Running the full four Wrenn and Six in your deck is far from sacred, unless it’s for the Four-Color pile fixing, and even then I’m dubious that adding the extra colors largely for Wrenn is getting you more than playing something else. I have similar feelings about Jund Midrange (Lurrus) versus the other Rakdos-based Lurrus decks, and the drop-off in Wrenn and Six’s metagame power points me towards Grixis Death’s Shadow (Lurrus) or Rakdos Midrange (Lurrus) as the sub-archetype of choice there.

Verdict: Cooling Off

Blood Moon

Blood Moon

Blood Moon is good against Amulet Titan. Congrats. You figured the one thing out, and yes, this props it ahead of Alpine Moon right now. Honestly, it isn’t even that good compared to the pre-Force of Vigor, pre-five Forest era you might have benchmarked it against.

What else are you really excited to cast Blood Moon against? It’s fine on the play in a few spots, but there are fewer Four-Color piles, basically no Urza’s Tower, and Ragavan is on the way back up. I wouldn’t call Blood Moon completely unimportant in Modern right now, but it was on its way back to being a maindeck card and now feels solidly relegated to a couple of sideboard slots at best.

I’m not even sure this deck should be playing four maindeck Blood Moon, and that’s saying something.

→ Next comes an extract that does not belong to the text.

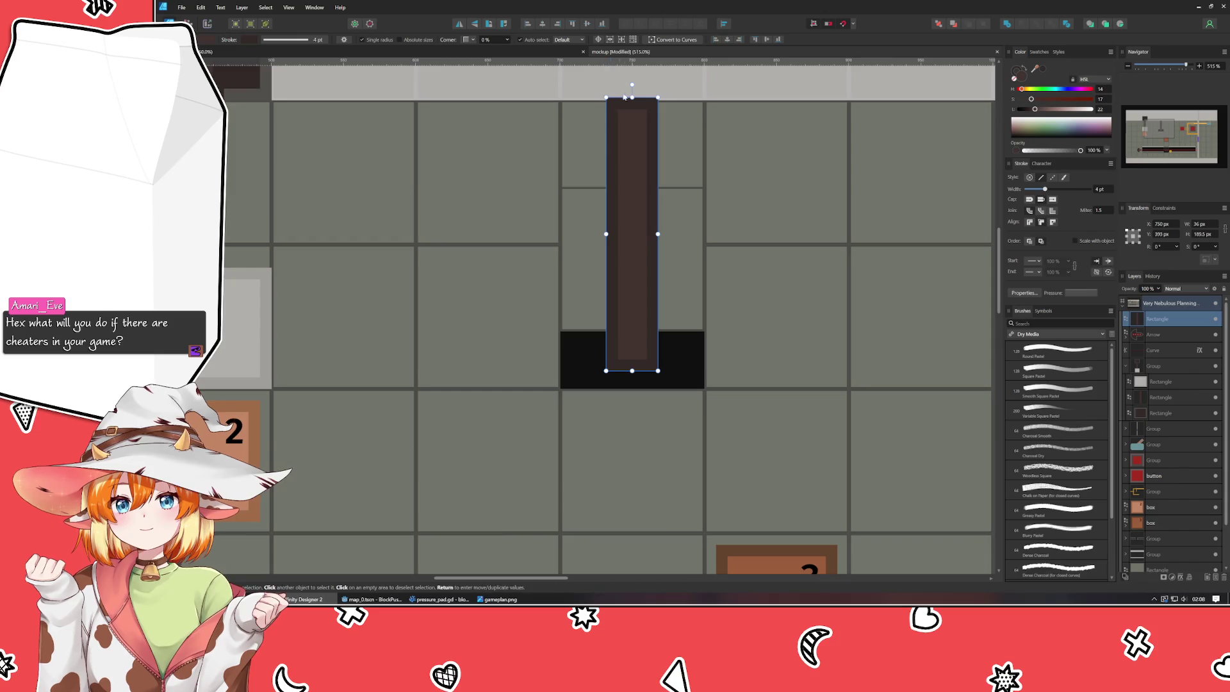
mouse_move(625, 97)
mouse_down()
mouse_move(632, 274)
mouse_move(632, 250)
mouse_up()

Having functional Den of the Bugbear is honestly just better most games.

But literally a single shift in the metagame quickly wraps Blood Moon back around to being amazing. It feels like every Wednesday every Modern player needs to ask themselves if this is a Blood Moon week, and plan accordingly if it is.

Verdict: Cooling Off, but heats up quickly when it gets good

Honestly, you should probably be doing that for each of these staples. If Modern is going to be a format about a bunch of really powerful, really flexible cards, you would do best to start thinking about it that way from the top down.